August 31st, 2022
トンネリングナノチューブ(TNT)は、主にオープンエンドのFアクチン膜ナノチューブであり、隣接する細胞を接続し、細胞間コミュニケーションを促進します。TNTを他の細胞突起と区別する注目すべき特徴は、細胞間のナノチューブのホバリング特性です。ここでは、共焦点zスタック画像の3Dボリュームビューを構築することにより、TNTを特徴付けます。

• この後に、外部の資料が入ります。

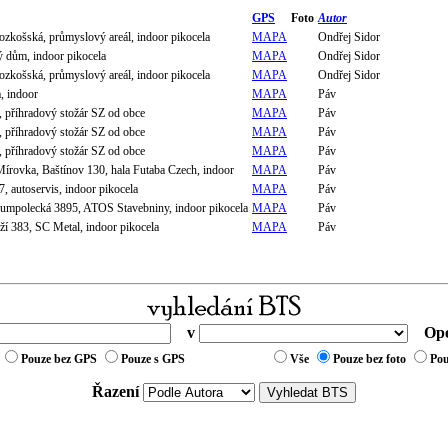
GPS
Foto
Autor
zkošská, průmyslový areál, indoor pikocela
MAPA
Ondřej Sidor
 dům, indoor pikocela
MAPA
Ondřej Sidor
zkošská, průmyslový areál, indoor pikocela
MAPA
Ondřej Sidor
, indoor
MAPA
Páv
, příhradový stožár SZ od obce
MAPA
Páv
, příhradový stožár SZ od obce
MAPA
Páv
, příhradový stožár SZ od obce
MAPA
Páv
írovka, Baštínov 130, hala Futaba Czech, indoor
MAPA
Páv
, autoservis, indoor pikocela
MAPA
Páv
umpolecká 3895, ATOS Stavebniny, indoor pikocela
MAPA
Páv
ží 383, SC Metal, indoor pikocela
MAPA
Páv
v
Ope
Pouze bez GPS
Pouze s GPS
Vše
Pouze bez foto
Pou
Řazení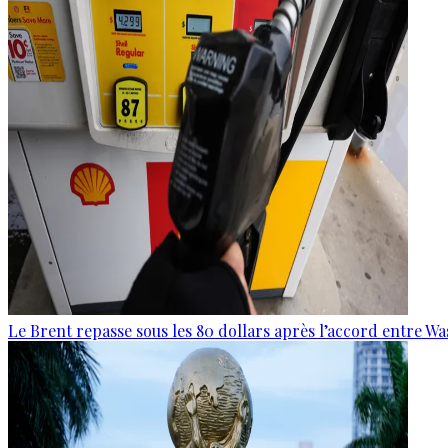
Le Brent repasse sous les 80 dollars après l’accord entre W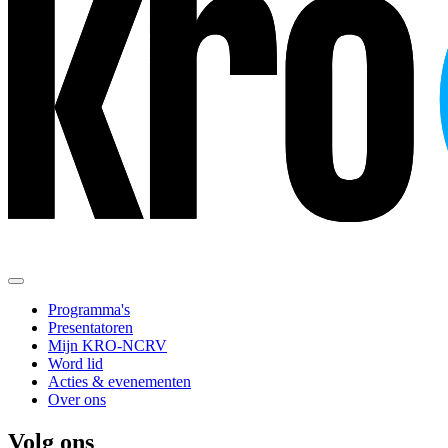
Programma's
Presentatoren
Mijn KRO-NCRV
Word lid
Acties & evenementen
Over ons
Volg ons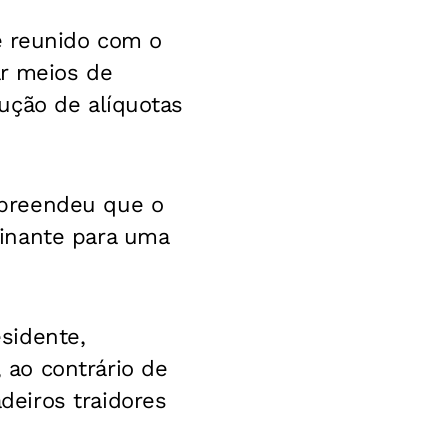
 reunido com o
ar meios de
ução de alíquotas
mpreendeu que o
inante para uma
sidente,
ao contrário de
eiros traidores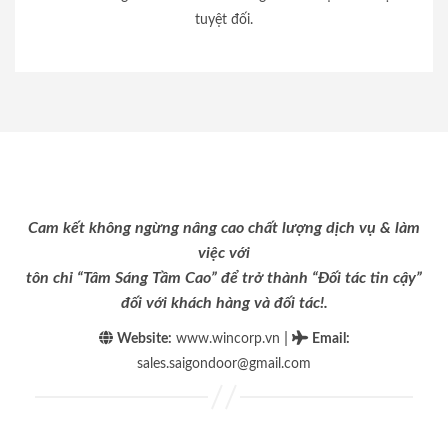
tuyệt đối.
Cam kết không ngừng nâng cao chất lượng dịch vụ & làm
việc với
tôn chỉ “Tâm Sáng Tầm Cao” để trở thành “Đối tác tin cậy”
đối với khách hàng và đối tác!.
|
Website:
www.wincorp.vn
Email
:
sales.saigondoor@gmail.com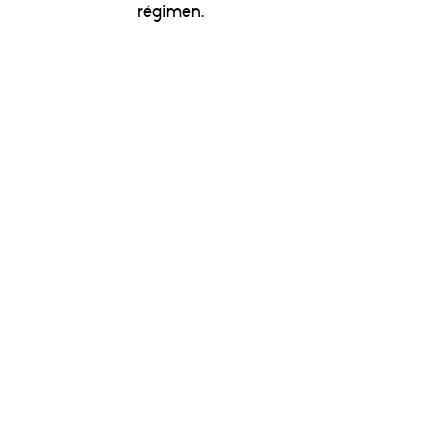
régimen.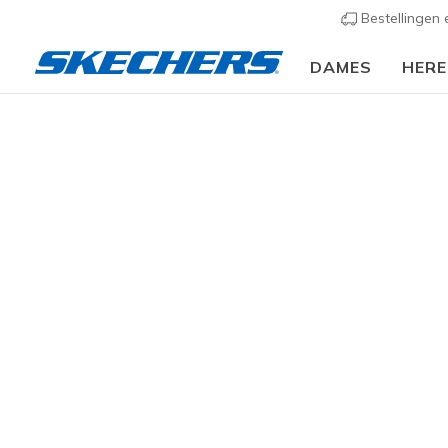
Bestellingen
DAMES
HER
KLEDING
Dames
Broeken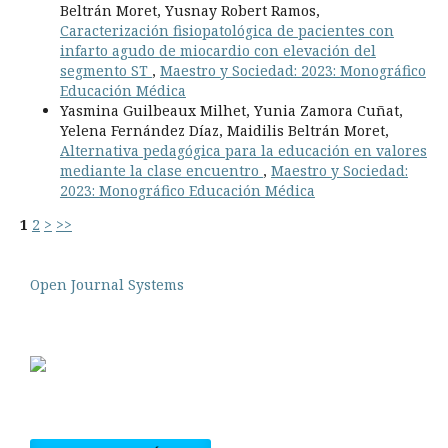
Beltrán Moret, Yusnay Robert Ramos,
Caracterización fisiopatológica de pacientes con
infarto agudo de miocardio con elevación del
segmento ST
,
Maestro y Sociedad: 2023: Monográfico
Educación Médica
Yasmina Guilbeaux Milhet, Yunia Zamora Cuñat,
Yelena Fernández Díaz, Maidilis Beltrán Moret,
Alternativa pedagógica para la educación en valores
mediante la clase encuentro
,
Maestro y Sociedad:
2023: Monográfico Educación Médica
1
2
>
>>
Open Journal Systems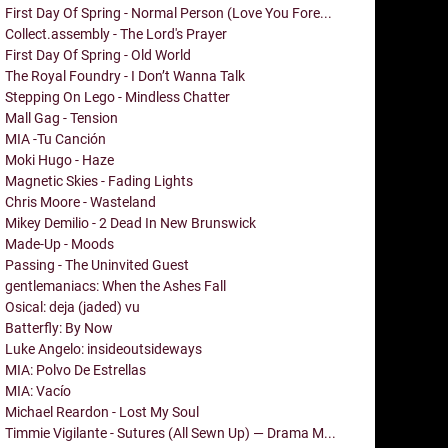
First Day Of Spring - Normal Person (Love You Fore...
Collect.assembly - The Lord's Prayer
First Day Of Spring - Old World
The Royal Foundry - I Don’t Wanna Talk
Stepping On Lego - Mindless Chatter
Mall Gag - Tension
MIA -Tu Canción
Moki Hugo - Haze
Magnetic Skies - Fading Lights
Chris Moore - Wasteland
Mikey Demilio - 2 Dead In New Brunswick
Made-Up - Moods
Passing - The Uninvited Guest
gentlemaniacs: When the Ashes Fall
Osical: deja (jaded) vu
Batterfly: By Now
Luke Angelo: insideoutsideways
MIA: Polvo De Estrellas
MIA: Vacío
Michael Reardon - Lost My Soul
Timmie Vigilante - Sutures (All Sewn Up) — Drama M...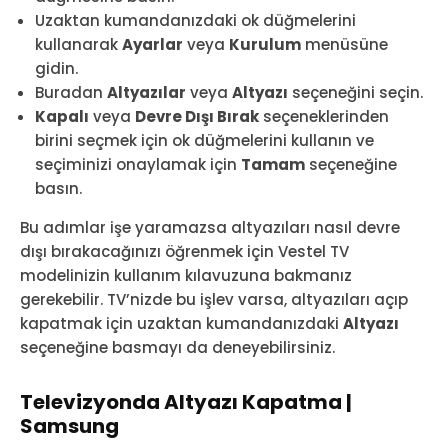
Uzaktan kumandanızdaki ok düğmelerini
kullanarak
Ayarlar
veya
Kurulum
menüsüne
gidin.
Buradan
Altyazılar
veya
Altyazı
seçeneğini seçin.
Kapalı
veya
Devre Dışı Bırak
seçeneklerinden
birini seçmek için ok düğmelerini kullanın ve
seçiminizi onaylamak için
Tamam
seçeneğine
basın.
Bu adımlar işe yaramazsa altyazıları nasıl devre
dışı bırakacağınızı öğrenmek için Vestel TV
modelinizin kullanım kılavuzuna bakmanız
gerekebilir. TV’nizde bu işlev varsa, altyazıları açıp
kapatmak için uzaktan kumandanızdaki
Altyazı
seçeneğine basmayı da deneyebilirsiniz.
Televizyonda Altyazı Kapatma |
Samsung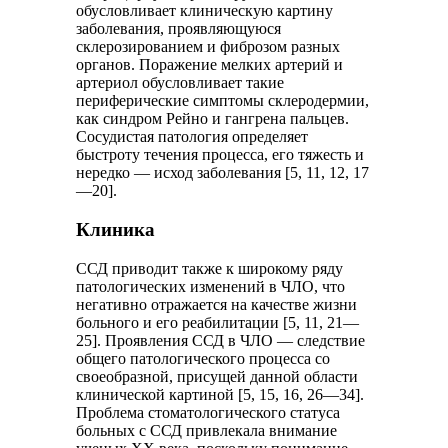
обусловливает клиническую картину
заболевания, проявляющуюся
склерозированием и фиброзом разных
органов. Поражение мелких артерий и
артериол обусловливает такие
периферические симптомы склеродермии,
как синдром Рейно и гангрена пальцев.
Сосудистая патология определяет
быстроту течения процесса, его тяжесть и
нередко — исход заболевания [5, 11, 12, 17
—20].
Клиника
ССД приводит также к широкому ряду
патологических изменений в ЧЛО, что
негативно отражается на качестве жизни
больного и его реабилитации [5, 11, 21—
25]. Проявления ССД в ЧЛО — следствие
общего патологического процесса со
своеобразной, присущей данной области
клинической картиной [5, 15, 16, 26—34].
Проблема стоматологического статуса
больных с ССД привлекала внимание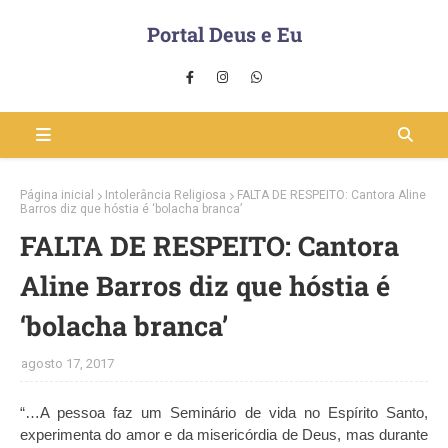
Portal Deus e Eu
Página inicial
Intolerância Religiosa
FALTA DE RESPEITO: Cantora Aline
Barros diz que hóstia é ‘bolacha branca’
FALTA DE RESPEITO: Cantora
Aline Barros diz que hóstia é
‘bolacha branca’
agosto 17, 2017
“…A pessoa faz um Seminário de vida no Espírito Santo,
experimenta do amor e da misericórdia de Deus, mas durante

トンネリングナノチューブ固有のマーカーの欠如は、この分野の進歩を制限し、トンネリングナノチューブを識別、特性評価、および定量化する方法に対する需要が高まっています。自動検出方法は、アルゴリズムの開発や既存のアルゴリズムの変更の専門知識がなければ実装が困難ですが、手動の方法はより正確に簡単に実装できます。トンネルナノチューブを介した長距離細胞間移動は、神経変性病理、ウイルス拡散、癌など、さまざまな疾患モデルでいくつかの方法で実装されています。
したがって、病因におけるナノチューブの役割を理解するためのトンネルナノチューブの研究は重要です。染色プロセス中にトンネルナノチューブが破損する可能性があります。カバースリップを使用したり、スライドに取り付けたりすることは避け、代わりにガラス底のイメージングディッシュを使用してください。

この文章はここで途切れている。